Email and academia: hidden dangers

I came of academic age with the advent of email. I remember during my graduate school years being amazed that by adding a complicated suffix ending in “edu” my email would somehow make it from Ann Arbor to Pasadena in seconds. During those years, my emails became very long and often were an extension of my conversations with others. The Michigan Terminal System (MTS) had a command-line email interface which was quite convoluted and the modems we used for dial up (2400 baud) often resulted in a long email spilling out across the screen like little yellow “pac-men“.

Later, during my years at NIH, I learned that email was a bit more complicated than my previous notion. It wasn’t simply an “extension of conversation”. It was also indexable and potentially of interest to record keepers. I remember laughing with my fellow postdocs at an order that came down from on high to print out and save all emails. We thought the idea was ridiculous.

Of course emails are now viewed by courts and the law in the same way that paper memos used to be. They are certainly much more than an extension of conversation. They are in fact discoverable. Nowadays, we all, at some level know, that there is no way to ever really delete an email. They are all there, in some data warehouse, waiting for some lawyer to e-discover what we wrote about whatever, at some point in the past.

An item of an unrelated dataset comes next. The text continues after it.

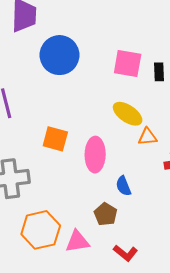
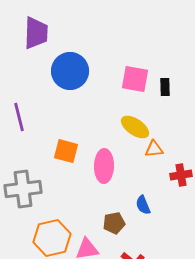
blue semicircle: (123, 186) -> (143, 205), moved
brown pentagon: (106, 214) -> (114, 223), turned 30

This is of particularly relevance to academia. Particularly because most current faculty members “grew up” with the “extension of conversation” notion that I did. When combined with a strong belief in academic freedom, there is perhaps a tendency to put in an email something you might not be entirely comfortable seeing on the cover of say, the NY Post.

When this small indiscretion pertains to sensitive issues like faculty searches, evaluations, student information and the like, then modern academic email can bite in a really big way. An email that ends up as evidence in a law suit can have consequences that reach beyond your own career and affect your institution.

And that’s where discretion comes in. I have one simple rule for my email: never put anything down in writing, that I wouldn’t mind reading in the newspaper tomorrow. Everything else flows from that. The obvious dangers of forwarding, blind carbon copies, and going into specifics when pronouns work just as well all come to mind.